▶ [Work to be completed] Go through the data that follows and restate each line exactly as it reads.

[Collected data entries]
※ ※ ※
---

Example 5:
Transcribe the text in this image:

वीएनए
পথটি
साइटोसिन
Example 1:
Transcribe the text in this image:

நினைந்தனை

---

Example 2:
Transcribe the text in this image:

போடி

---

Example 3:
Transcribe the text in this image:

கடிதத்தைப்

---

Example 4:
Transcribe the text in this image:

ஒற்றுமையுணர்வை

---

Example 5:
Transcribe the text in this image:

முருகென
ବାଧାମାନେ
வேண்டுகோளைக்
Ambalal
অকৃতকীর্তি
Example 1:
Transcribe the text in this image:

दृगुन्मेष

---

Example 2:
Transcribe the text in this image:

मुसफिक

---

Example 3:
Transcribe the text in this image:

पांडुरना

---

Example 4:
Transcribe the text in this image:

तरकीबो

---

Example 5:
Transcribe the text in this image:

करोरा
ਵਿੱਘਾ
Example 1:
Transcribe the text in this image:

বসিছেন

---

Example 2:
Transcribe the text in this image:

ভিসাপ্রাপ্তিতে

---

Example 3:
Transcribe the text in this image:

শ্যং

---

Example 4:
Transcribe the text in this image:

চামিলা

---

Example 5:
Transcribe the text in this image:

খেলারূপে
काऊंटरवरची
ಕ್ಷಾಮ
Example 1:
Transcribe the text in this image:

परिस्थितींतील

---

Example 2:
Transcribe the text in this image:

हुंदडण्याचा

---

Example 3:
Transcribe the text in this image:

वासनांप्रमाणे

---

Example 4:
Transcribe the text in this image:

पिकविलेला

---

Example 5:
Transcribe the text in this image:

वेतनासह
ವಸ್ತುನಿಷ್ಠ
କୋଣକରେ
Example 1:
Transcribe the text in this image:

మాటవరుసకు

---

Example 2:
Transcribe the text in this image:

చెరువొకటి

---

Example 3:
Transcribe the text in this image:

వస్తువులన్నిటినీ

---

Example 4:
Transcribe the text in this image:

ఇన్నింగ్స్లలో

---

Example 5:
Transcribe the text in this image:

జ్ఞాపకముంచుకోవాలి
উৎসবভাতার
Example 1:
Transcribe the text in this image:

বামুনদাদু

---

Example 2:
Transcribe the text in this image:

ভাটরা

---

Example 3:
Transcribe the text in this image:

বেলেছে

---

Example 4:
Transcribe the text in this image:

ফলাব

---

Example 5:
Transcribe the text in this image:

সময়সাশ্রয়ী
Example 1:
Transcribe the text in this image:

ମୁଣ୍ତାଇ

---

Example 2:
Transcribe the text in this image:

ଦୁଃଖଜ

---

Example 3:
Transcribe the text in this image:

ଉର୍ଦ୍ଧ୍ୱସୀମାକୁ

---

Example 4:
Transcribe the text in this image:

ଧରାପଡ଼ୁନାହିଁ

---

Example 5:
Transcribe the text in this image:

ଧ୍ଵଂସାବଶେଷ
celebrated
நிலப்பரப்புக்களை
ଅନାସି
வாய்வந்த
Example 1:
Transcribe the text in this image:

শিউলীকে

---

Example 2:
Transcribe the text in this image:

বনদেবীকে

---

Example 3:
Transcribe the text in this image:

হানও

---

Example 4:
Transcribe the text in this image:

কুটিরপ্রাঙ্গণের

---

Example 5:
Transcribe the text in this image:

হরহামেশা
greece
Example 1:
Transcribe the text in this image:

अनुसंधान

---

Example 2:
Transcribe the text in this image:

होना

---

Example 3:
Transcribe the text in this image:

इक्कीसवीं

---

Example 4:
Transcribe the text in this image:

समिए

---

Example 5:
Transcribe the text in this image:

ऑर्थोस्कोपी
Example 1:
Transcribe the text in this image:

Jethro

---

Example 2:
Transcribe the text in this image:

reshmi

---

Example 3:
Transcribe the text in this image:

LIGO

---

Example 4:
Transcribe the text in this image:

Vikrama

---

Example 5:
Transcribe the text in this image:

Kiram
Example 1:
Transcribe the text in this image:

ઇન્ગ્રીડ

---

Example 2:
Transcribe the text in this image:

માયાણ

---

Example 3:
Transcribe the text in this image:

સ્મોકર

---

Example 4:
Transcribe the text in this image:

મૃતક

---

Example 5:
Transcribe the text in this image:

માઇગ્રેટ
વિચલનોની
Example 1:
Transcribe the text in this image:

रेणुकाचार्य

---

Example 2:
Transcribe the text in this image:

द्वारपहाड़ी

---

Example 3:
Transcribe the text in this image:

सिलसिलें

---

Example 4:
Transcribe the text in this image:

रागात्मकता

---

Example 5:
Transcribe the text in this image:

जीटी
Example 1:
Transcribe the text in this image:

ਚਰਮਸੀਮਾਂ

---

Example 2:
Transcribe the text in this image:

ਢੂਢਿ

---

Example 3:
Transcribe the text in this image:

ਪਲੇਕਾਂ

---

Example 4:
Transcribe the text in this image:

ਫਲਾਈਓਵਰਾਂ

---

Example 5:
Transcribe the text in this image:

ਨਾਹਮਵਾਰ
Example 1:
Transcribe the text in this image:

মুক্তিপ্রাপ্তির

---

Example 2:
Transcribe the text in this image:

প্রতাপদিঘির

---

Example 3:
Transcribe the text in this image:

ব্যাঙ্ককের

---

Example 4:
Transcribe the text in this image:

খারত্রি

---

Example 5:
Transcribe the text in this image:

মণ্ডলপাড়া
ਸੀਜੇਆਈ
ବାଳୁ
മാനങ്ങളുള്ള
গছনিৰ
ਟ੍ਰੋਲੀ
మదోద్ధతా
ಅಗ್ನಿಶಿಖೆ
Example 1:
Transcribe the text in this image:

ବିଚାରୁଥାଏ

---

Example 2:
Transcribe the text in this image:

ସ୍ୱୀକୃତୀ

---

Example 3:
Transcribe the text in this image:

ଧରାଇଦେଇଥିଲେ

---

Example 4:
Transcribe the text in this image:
※ ※ ※
▶ [Task output]
---

Example 5:
Transcribe the text in this image:

वीएनए
পথটি
साइटोसिन
Example 1:
Transcribe the text in this image:

நினைந்தனை

---

Example 2:
Transcribe the text in this image:

போடி

---

Example 3:
Transcribe the text in this image:

கடிதத்தைப்

---

Example 4:
Transcribe the text in this image:

ஒற்றுமையுணர்வை

---

Example 5:
Transcribe the text in this image:

முருகென
ବାଧାମାନେ
வேண்டுகோளைக்
Ambalal
অকৃতকীর্তি
Example 1:
Transcribe the text in this image:

दृगुन्मेष

---

Example 2:
Transcribe the text in this image:

मुसफिक

---

Example 3:
Transcribe the text in this image:

पांडुरना

---

Example 4:
Transcribe the text in this image:

तरकीबो

---

Example 5:
Transcribe the text in this image:

करोरा
ਵਿੱਘਾ
Example 1:
Transcribe the text in this image:

বসিছেন

---

Example 2:
Transcribe the text in this image:

ভিসাপ্রাপ্তিতে

---

Example 3:
Transcribe the text in this image:

শ্যং

---

Example 4:
Transcribe the text in this image:

চামিলা

---

Example 5:
Transcribe the text in this image:

খেলারূপে
काऊंटरवरची
ಕ್ಷಾಮ
Example 1:
Transcribe the text in this image:

परिस्थितींतील

---

Example 2:
Transcribe the text in this image:

हुंदडण्याचा

---

Example 3:
Transcribe the text in this image:

वासनांप्रमाणे

---

Example 4:
Transcribe the text in this image:

पिकविलेला

---

Example 5:
Transcribe the text in this image:

वेतनासह
ವಸ್ತುನಿಷ್ಠ
କୋଣକରେ
Example 1:
Transcribe the text in this image:

మాటవరుసకు

---

Example 2:
Transcribe the text in this image:

చెరువొకటి

---

Example 3:
Transcribe the text in this image:

వస్తువులన్నిటినీ

---

Example 4:
Transcribe the text in this image:

ఇన్నింగ్స్లలో

---

Example 5:
Transcribe the text in this image:

జ్ఞాపకముంచుకోవాలి
উৎসবভাতার
Example 1:
Transcribe the text in this image:

বামুনদাদু

---

Example 2:
Transcribe the text in this image:

ভাটরা

---

Example 3:
Transcribe the text in this image:

বেলেছে

---

Example 4:
Transcribe the text in this image:

ফলাব

---

Example 5:
Transcribe the text in this image:

সময়সাশ্রয়ী
Example 1:
Transcribe the text in this image:

ମୁଣ୍ତାଇ

---

Example 2:
Transcribe the text in this image:

ଦୁଃଖଜ

---

Example 3:
Transcribe the text in this image:

ଉର୍ଦ୍ଧ୍ୱସୀମାକୁ

---

Example 4:
Transcribe the text in this image:

ଧରାପଡ଼ୁନାହିଁ

---

Example 5:
Transcribe the text in this image:

ଧ୍ଵଂସାବଶେଷ
celebrated
நிலப்பரப்புக்களை
ଅନାସି
வாய்வந்த
Example 1:
Transcribe the text in this image:

শিউলীকে

---

Example 2:
Transcribe the text in this image:

বনদেবীকে

---

Example 3:
Transcribe the text in this image:

হানও

---

Example 4:
Transcribe the text in this image:

কুটিরপ্রাঙ্গণের

---

Example 5:
Transcribe the text in this image:

হরহামেশা
greece
Example 1:
Transcribe the text in this image:

अनुसंधान

---

Example 2:
Transcribe the text in this image:

होना

---

Example 3:
Transcribe the text in this image:

इक्कीसवीं

---

Example 4:
Transcribe the text in this image:

समिए

---

Example 5:
Transcribe the text in this image:

ऑर्थोस्कोपी
Example 1:
Transcribe the text in this image:

Jethro

---

Example 2:
Transcribe the text in this image:

reshmi

---

Example 3:
Transcribe the text in this image:

LIGO

---

Example 4:
Transcribe the text in this image:

Vikrama

---

Example 5:
Transcribe the text in this image:

Kiram
Example 1:
Transcribe the text in this image:

ઇન્ગ્રીડ

---

Example 2:
Transcribe the text in this image:

માયાણ

---

Example 3:
Transcribe the text in this image:

સ્મોકર

---

Example 4:
Transcribe the text in this image:

મૃતક

---

Example 5:
Transcribe the text in this image:

માઇગ્રેટ
વિચલનોની
Example 1:
Transcribe the text in this image:

रेणुकाचार्य

---

Example 2:
Transcribe the text in this image:

द्वारपहाड़ी

---

Example 3:
Transcribe the text in this image:

सिलसिलें

---

Example 4:
Transcribe the text in this image:

रागात्मकता

---

Example 5:
Transcribe the text in this image:

जीटी
Example 1:
Transcribe the text in this image:

ਚਰਮਸੀਮਾਂ

---

Example 2:
Transcribe the text in this image:

ਢੂਢਿ

---

Example 3:
Transcribe the text in this image:

ਪਲੇਕਾਂ

---

Example 4:
Transcribe the text in this image:

ਫਲਾਈਓਵਰਾਂ

---

Example 5:
Transcribe the text in this image:

ਨਾਹਮਵਾਰ
Example 1:
Transcribe the text in this image:

মুক্তিপ্রাপ্তির

---

Example 2:
Transcribe the text in this image:

প্রতাপদিঘির

---

Example 3:
Transcribe the text in this image:

ব্যাঙ্ককের

---

Example 4:
Transcribe the text in this image:

খারত্রি

---

Example 5:
Transcribe the text in this image:

মণ্ডলপাড়া
ਸੀਜੇਆਈ
ବାଳୁ
മാനങ്ങളുള്ള
গছনিৰ
ਟ੍ਰੋਲੀ
మదోద్ధతా
ಅಗ್ನಿಶಿಖೆ
Example 1:
Transcribe the text in this image:

ବିଚାରୁଥାଏ

---

Example 2:
Transcribe the text in this image:

ସ୍ୱୀକୃତୀ

---

Example 3:
Transcribe the text in this image:

ଧରାଇଦେଇଥିଲେ

---

Example 4:
Transcribe the text in this image:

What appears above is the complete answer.